Sunday, June 08, 2008

Book Review: Scalia and Garner, “Making your case” (2008)

Following a suggestion from my online book retailer’s computer, I bought “Making Your Case: The Art of Persuading Judges” by Antonin Scalia and Bryan Garner.

Both authors know their own minds, have strong opinions, and expect to be obeyed. And rightly so, at least in the field covered by this short and highly readable book which is mainly directed at appellate proceedings. Its advice on persuasion is also useful to trial lawyers. The 115 points in numbered paragraphs cover general principles of argumentation, legal reasoning, preparation of the documents, and presentation of oral argument.

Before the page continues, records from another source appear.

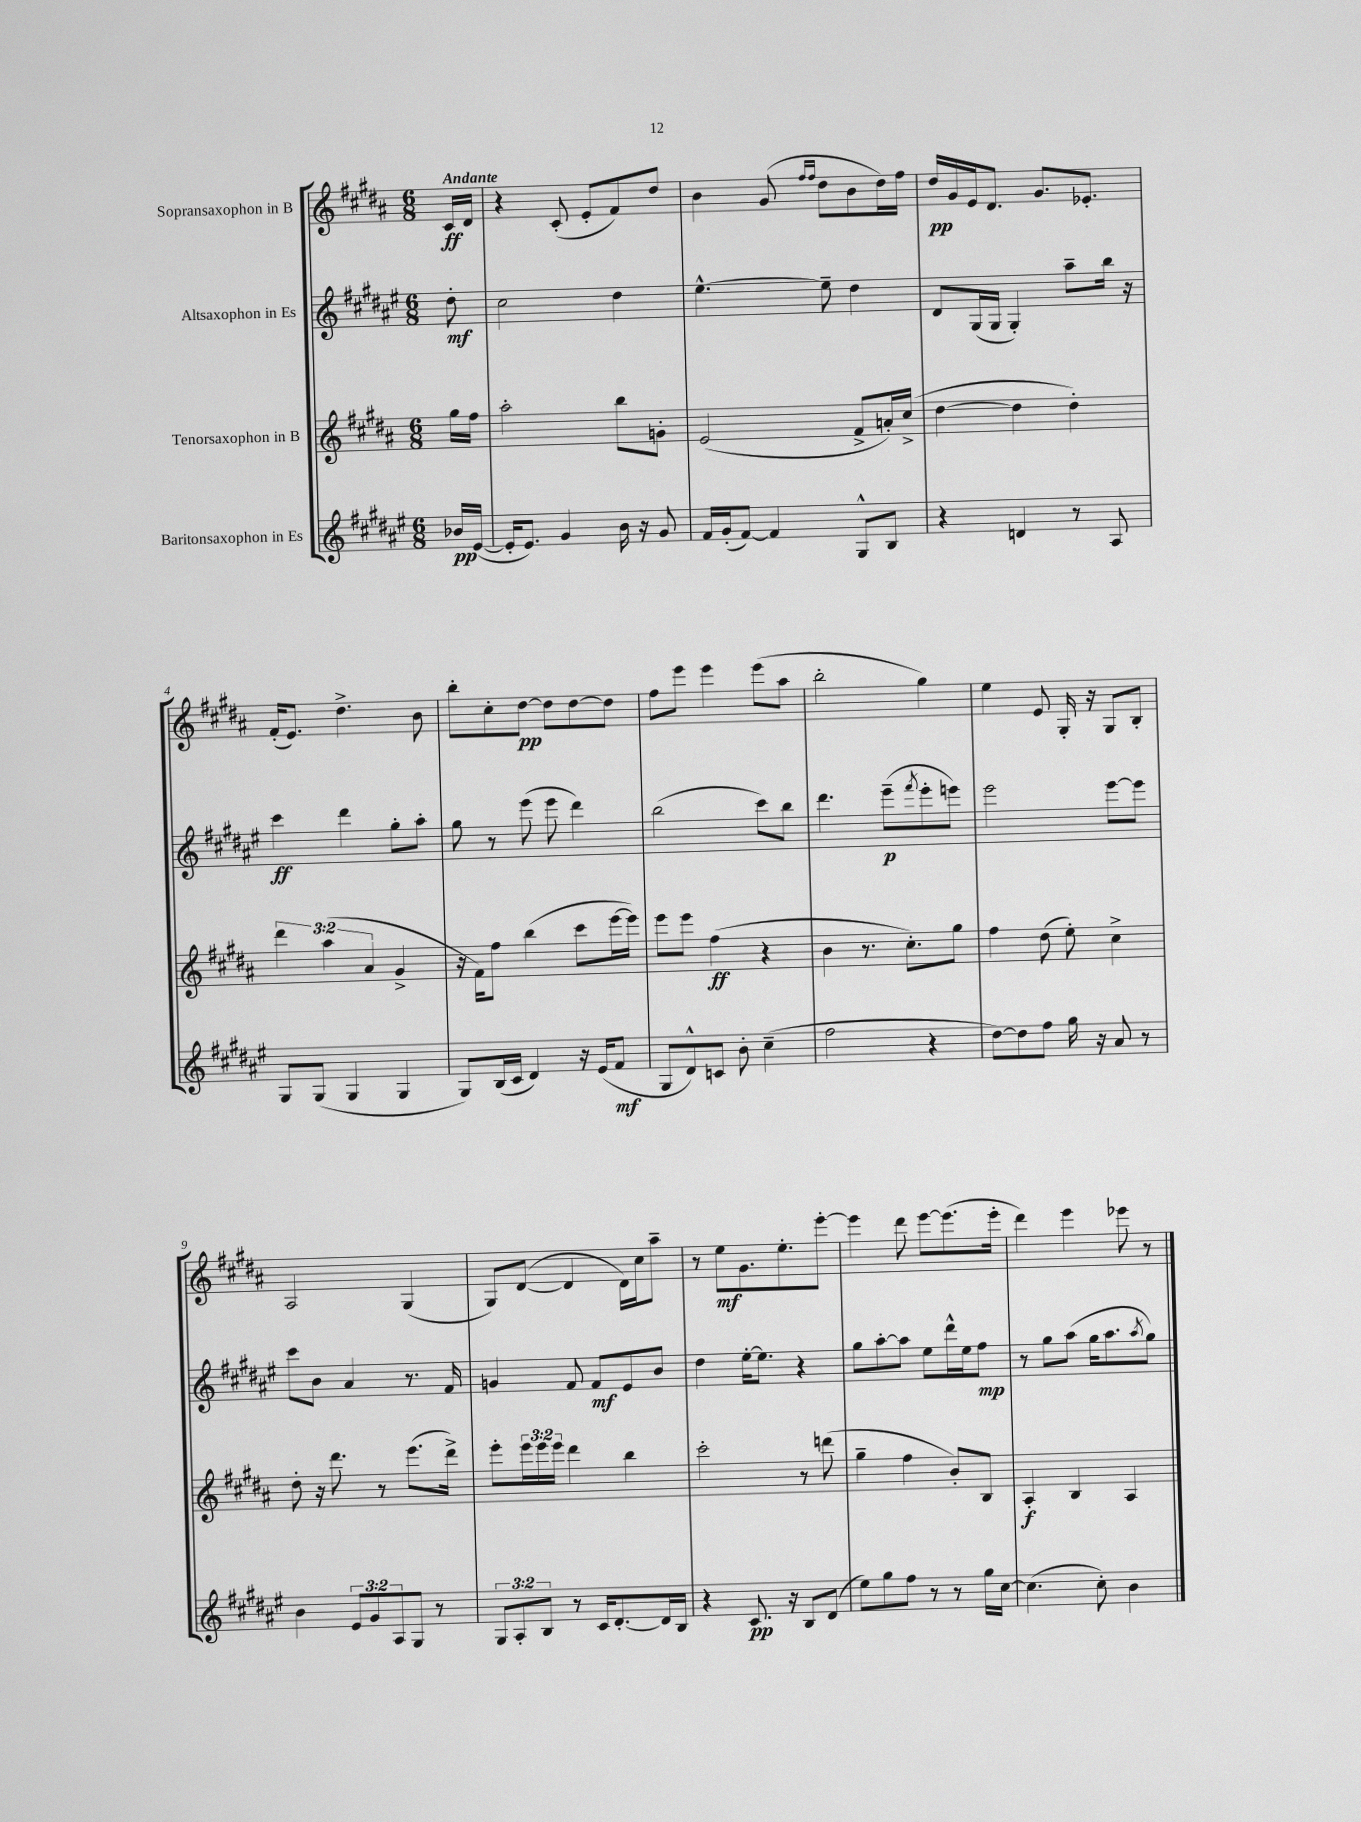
<<
\new StaffGroup <<
\new Staff = "s0" \with { instrumentName = "Sopransaxophon in B" } {
    \clef treble \key b \major \numericTimeSignature \time 6/8 \partial 8 \tempo "Andante"
    cis'16\ff dis'16 |
    r4 cis'8-.( e'8-. fis'8) dis''8 |
    b'4 gis'8( \grace { fis''16 fis''16 } dis''8 b'8 dis''16) fis''16 |
    dis''16\pp gis'16 e'16 dis'8. gis'8. ees'8.-. |
    fis'16-.( e'8.) dis''4.-> b'8 |
    b''8-. cis''8-. dis''8~\pp dis''8 dis''8~ dis''8 |
    fis''8 e'''8 e'''4 e'''8( ais''8 |
    b''2-. gis''4) |
    e''4 e'8 gis16-. r16 gis8 b8-. |
    ais2 gis4( |
    gis8) dis'8~( dis'4 dis'16) cis''16 ais''8-- |
    r8 e''8\mf gis'8. e''8.-. e'''8~-. |
    e'''4 dis'''8 e'''8~ e'''8.( e'''16-. |
    dis'''4) e'''4 ees'''8 r8 \bar "|." |
}
\new Staff = "s1" \with { instrumentName = "Altsaxophon in Es" } {
    \clef treble \key fis \major \numericTimeSignature \time 6/8 \partial 8
    dis''8-.\mf |
    cis''2 dis''4 |
    eis''4.~-^ eis''8-- dis''4 |
    dis'8 gis16( gis16 gis4-.) ais''8-- b''16 r16 |
    cis'''4\ff dis'''4 gis''8-. ais''8-. |
    gis''8 r8 eis'''8( eis'''8 dis'''4) |
    b''2( cis'''8) b''8 |
    dis'''4. eis'''8--\p( \acciaccatura { fis'''8 } eis'''8-. e'''8) |
    eis'''2 eis'''8~ eis'''8 |
    cis'''8 b'8 ais'4 r8. fis'16 |
    g'4 fis'8 fis'8\mf eis'8 b'8 |
    dis''4 eis''16~-. eis''8. r4 |
    gis''8 ais''8~-. ais''8 eis''8 dis'''16-^ eis''16 fis''8\mp |
    r8 gis''8 ais''8( gis''16 ais''8. \acciaccatura { ais''8 } gis''8) \bar "|." |
}
\new Staff = "s2" \with { instrumentName = "Tenorsaxophon in B" } {
    \clef treble \key b \major \numericTimeSignature \time 6/8 \override Staff.TupletNumber.text = #tuplet-number::calc-fraction-text \partial 8
    gis''16 fis''16 |
    ais''2-. b''8 g'8-. |
    e'2( fis'8-> a'16-.) cis''16->( |
    dis''4~ dis''4 dis''4-.) |
    \tuplet 3/2 { dis'''4 ais''4( ais'4 } gis'4-> |
    r16 fis'16) fis''8 b''4( cis'''8 e'''16~ e'''16) |
    e'''8 e'''8 fis''4\ff( r4 |
    b'4 r8. cis''8.-.) gis''8 |
    fis''4 dis''8( e''8-.) cis''4-> |
    dis''8-. r16 dis'''8. r8 e'''8.( dis'''16->) |
    e'''8-. \tuplet 3/2 { e'''16 e'''16 e'''16 } dis'''4 b''4 |
    cis'''2-. r8 d'''8( |
    gis''4-- fis''4 b'8-.) b8 |
    ais4-.\f b4 ais4 \bar "|." |
}
\new Staff = "s3" \with { instrumentName = "Baritonsaxophon in Es" } {
    \clef treble \key fis \major \numericTimeSignature \time 6/8 \override Staff.TupletNumber.text = #tuplet-number::calc-fraction-text \partial 8
    bes'16\pp eis'16~( |
    eis'16-. eis'8.) gis'4 b'16 r16 gis'8 |
    fis'16 gis'16-.( fis'8~) fis'4 gis8-^ b8 |
    r4 d'4 r8 ais8 |
    gis8 gis8( gis4 gis4 |
    gis8) b16( cis'16 dis'4) r16 eis'16( fis'8\mf |
    gis8 dis'8-^) c'8 b'8-. cis''4--( |
    fis''2 r4 |
    dis''8~) dis''8 fis''8 gis''16 r16 ais'8 r8 |
    b'4 \tuplet 3/2 { eis'8 gis'8 ais8 } gis8 r8 |
    \tuplet 3/2 { gis8 ais8-. b8 } r8 cis'16 dis'8.~-. dis'16 b16 |
    r4 cis'8.\pp r16 b8 dis'8( |
    eis''8) gis''8 fis''8 r8 r8 gis''16 cis''16~ |
    cis''4.( cis''8-.) b'4 \bar "|." |
}
>>
>>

On a few points the authors make no secret of their disagreement with each other. Here they are like Sumo wrestling Denny Cranes. Garner is OK with contractions (you can write can’t instead of cannot) but Scalia isn’t. Garner thinks that “he” can never mean “he or she”, whereas Scalia thinks it can. Garner thinks that footnotes should contain only a bare minimum of information, whereas Scalia wouldn’t go that far but would agree that they shouldn’t contain new arguments. Garner thinks citations should be relegated to footnotes, whereas Scalia prefers not to change established practice (although he would support avoiding breaking up with citations sentences that could be rewritten to place those citations at their ends).

Learning to write and speak correctly is important. There is a correct way to write. Grammar does matter. Words have precise meanings. (Despite current trends in usage, “begging” the question does not mean “raising” the question or “ignoring” the question, it means circular reasoning – assuming as true the very thing in dispute.) What you read will affect how you write, so read well. Throughout this book there are inset quotations, and the relevant one here (para 29) is from the Rt Hon Lord Birkett, “Cultivate the love of words …”.

Emotional restraint is essential: judges heartily dislike antagonism (para 19). Sound advice for advocates, but apparently not applicable to the current judges of the Supreme Court of the United States (including Scalia himself) whose occasional petulant cat-fighting at least helps to keep readers amused.

Every barrister would find this book useful. And no, you can't borrow my copy.